The rich are different from you and me, as Fitzgerald apocryphally observed to Hemingway (who reportedly shot back, “yes, they have more money”). They also have, all too often, appallingly bad taste. Like their cousins down at the very bottom end of the ladder, they dress and behave as they wish, because they don’t have to show up for a job like normal people and they probably wouldn’t want to either. Where once this phenomenon manifested itself in harmless eccentricities like “go to hell pants”, one sad side effect of the democratisation of wealth has been the ruination of any number of luxury brands from Bentley (once the understated option for those who thought Rollers too flashy, they’re now nothing but six-figure pimpmobiles for the high-living lowlife) to Burberry. And brand execs are at a loss for what to do about it. The customer always right, and to suggest otherwise can, if one is not careful, quickly become the fastest ticket to being tagged “racist” one can think of short of asking, “Why does Michelle Obama seem so angry all the time?”

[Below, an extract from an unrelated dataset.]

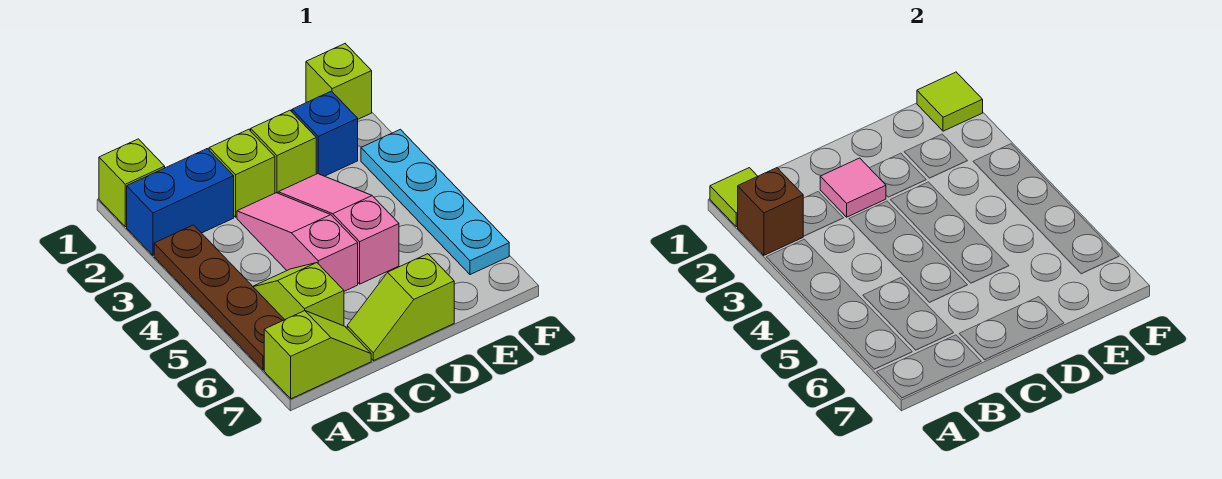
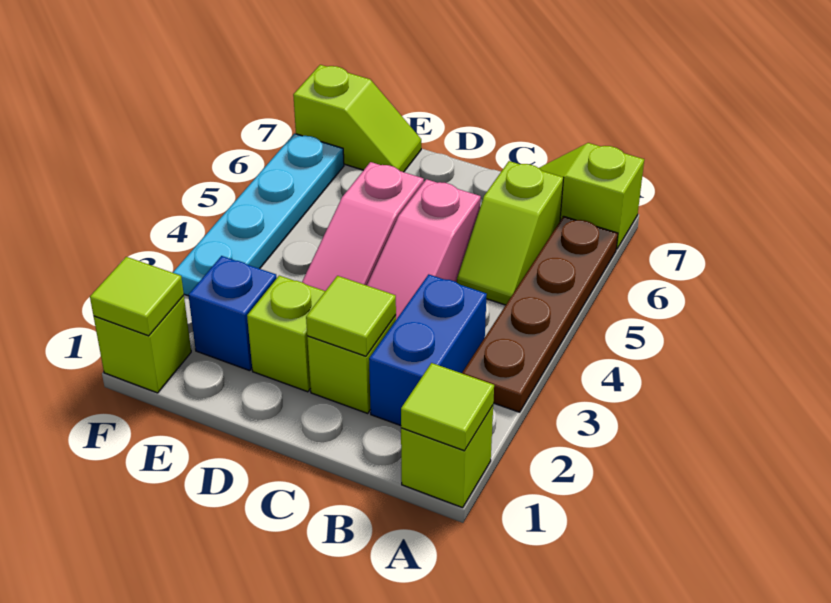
blue 1x2 brick [127,149,234,255] -> blue 1x2 brick turned to [369,274,487,426]
brown 1x1 brick [738,168,803,255] -> none
pink 1x1 tile [820,158,886,217] -> lime 1x1 tile [306,276,396,356]
lime 1x2 slope [347,254,454,361] -> lime 1x2 slope moved to [293,65,421,172]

Thus operating on the theory that if you can’t beat them join them, the PR whores winemakers at Penfolds are getting in on the act. Let’s go to the Daily Mail, shall we?
The world’s most expensive bottle of wine has gone on sale for a staggering £109,000 [~ $168,000] – making the cost of just one small 150ml glass of this rare tipple a bank-breaking £21,000.
Australian winery Penfolds has released 12 special bottles of the 2004 Block 42’ Cabernet Sauvignon – a rare single-vineyard wine which is only released in stellar vintages.
The Block 42 vines were transported from France to Australia in the 1830s and are now located in South Australia’s Barossa Valley, northeast of Adelaide.
Well, OK, so far so good – though it is hard to imagine that the stuff could be that good (the regular edition normally sells with a hefty, but not crippling, mid-three figure price tag). But the fact is,this bottling could taste like cat’s piss mixed with Red Dye #5 and no one would be the wiser: Unlike the regular Block 42 release, this is not stuff to be drunk, nor even to be collected (like, say, great Burgundies or Bordeaux or Penfolds’ own classic Grange). No, it is to be displayed in vulgarians’ lounge rooms as proof reified of their culture and sophistication, all the while reinforcing the luxury-status-Penfolds connection in the heads of those who otherwise might call fruity lexia “a bloody ripper of a drop!”:
The ampoule is designed to provide the ideal environment for the wine – and even the most cavalier of millionaires cannot just whip the top off the bottle and quaff the contents.
Penfolds’ chief winemaker Peter Gago said that if any buyer wished to drink the exclusive wine, an expert would travel to wherever the buyer was in the world and open and decant the ampoule using bespoke equipment in a special ceremony.
You’ve heard of “footballers’ wives”? This stuff ought to be called footballers’ wine. It’s not the world’s most expensive wine, it’s the world’s most expensive wine bottle. One would expect that had this been released a few years ago, the anti-hero of Martin Amis’s Lionel Asbo would have picked up a bottle. Penfolds ought to stick to juice; fifteen or twenty years ago when it was affordable their Bin 389 made a callow Prick put away the childish beers and spirits of youth and take up a long-running affair with the grape. Tabloid marketing gimmicks like this make this older and wiser Prick less than enthusiastic about eventually pulling the corks on some of the little Penfolds back-catalogue he has shepherded together over the years. But I think I’ll get over it.
I’ll eschew the wankerish packaging & just stick to quaffing my block 42 from plain old Four Hundred Quid bottles.
Btw, I love Cristal. Got a pile of it in the cellar, had no idea (until the tiff between rappers & roederer) that the appeal of it had gone so…er… mainstream.
I’ve always had a job to find a sheila who has even heard of the stuff. (Cristal…er… works, but it is essential to select the targets carefully, if the lady has no idea what Cristal is, & has no consequent revence for it, then you may as well give her Carrington Blush!)